From 1971 onwards NASA used real U-2s to study the atmosphere or the environment.
Credit: NASA

NASA’s real U-2s
The fall-out from the affair was multi-fold and in addition to a deterioration of USA-USSR relations, the affair would give the American military an additional reason to accelerate their future spy plane programme! Gary Powers was sentenced to 7 years hard labour in the Soviet Union, but returned to his country in 1962 after being swapped along with his compatriot Frederic Pryor for Vilyam Fisher, a Soviet agent arrested earlier by the FBI in 1957.
Recently, only a few years ago, it transpired that the USSR had lied about the exact conditions in which the U-2 was intercepted. It was not directly shot down by missiles as claimed in the official version. According to Nikita Khruschev’s son, the missiles exploded some way away from the plane and it was actually their shock wave that had severely damaged it.
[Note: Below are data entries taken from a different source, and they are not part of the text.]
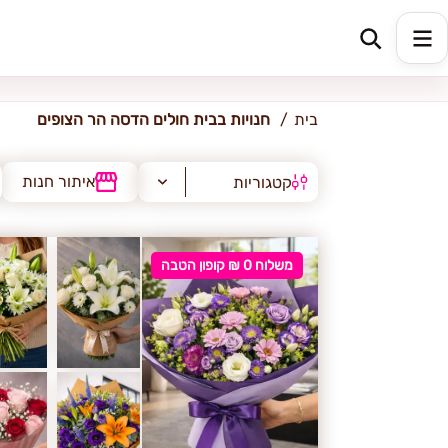
בית חולים הדסה הר הצופים
בית
חנויות בבית חולים הדסה הר הצופים
איתור חנות
קטגוריות
משלוח 0 ₪ קופון הטבה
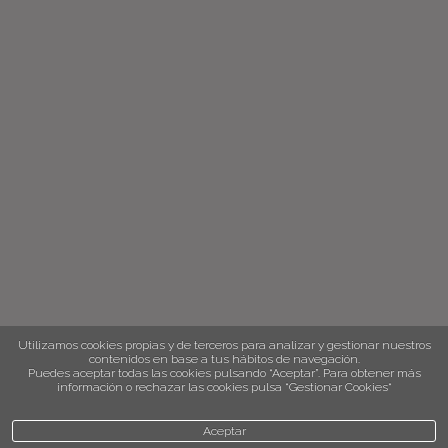
Utilizamos cookies propias y de terceros para analizar y gestionar nuestros
contenidos en base a tus hábitos de navegación.
Puedes aceptar todas las cookies pulsando “Aceptar”. Para obtener más
información o rechazar las cookies pulsa “Gestionar Cookies“
Aceptar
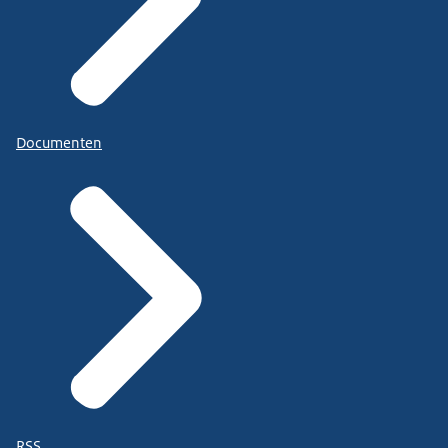
Documenten
RSS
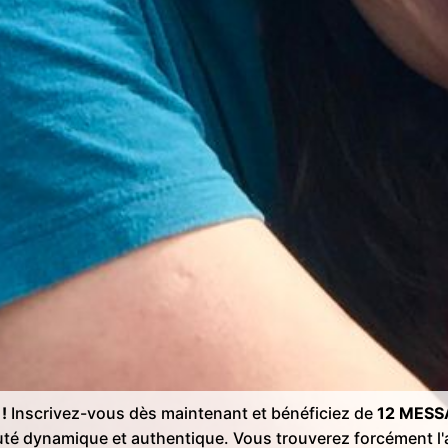
!
Inscrivez-vous dès maintenant et bénéficiez de
12 MESS
té dynamique et authentique. Vous trouverez forcément 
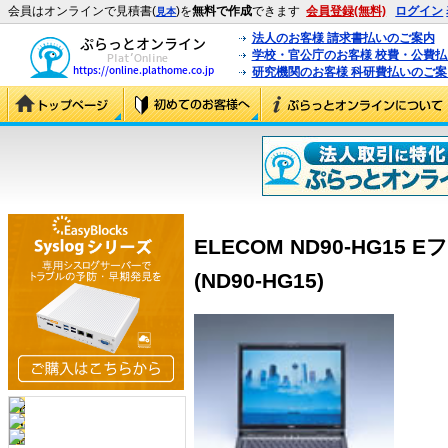
会員はオンラインで見積書(
)を
無料で作成
できます
会員登録(無料)
ログイン
見本
法人のお客様 請求書払いのご案内
学校・官公庁のお客様 校費・公費
研究機関のお客様 科研費払いのご案
ELECOM ND90-HG15
(ND90-HG15)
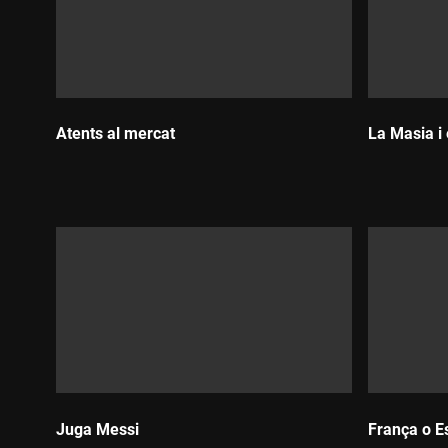
Atents al mercat
La Masia i 
Durada:
Durada:
Juga Messi
França o E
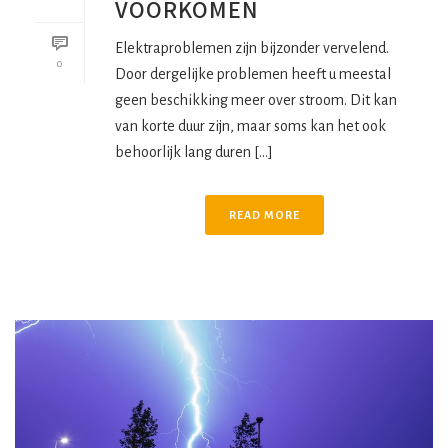
VOORKOMEN
Elektraproblemen zijn bijzonder vervelend.
0
Door dergelijke problemen heeft u meestal
geen beschikking meer over stroom. Dit kan
van korte duur zijn, maar soms kan het ook
behoorlijk lang duren [...]
READ MORE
During the manoeuvre, another round of missiles destroyed a Soviet MiG-19 killing its pilot.
The irony of the tale is that NASA did actually use U-2s as part of its highly official programmes, scientific ones this time. It all started in 1971, i.e. 11 years after the hoax U-2 affair, in order to test instruments which would be on board the Earth observation satellite Landsat. The agency then continued to use U-2s until the beginning of the 1990s for various atmospheric study missions. In 1987 one of them even confirmed the presence of the famous hole in the ozone layer over the South Pole.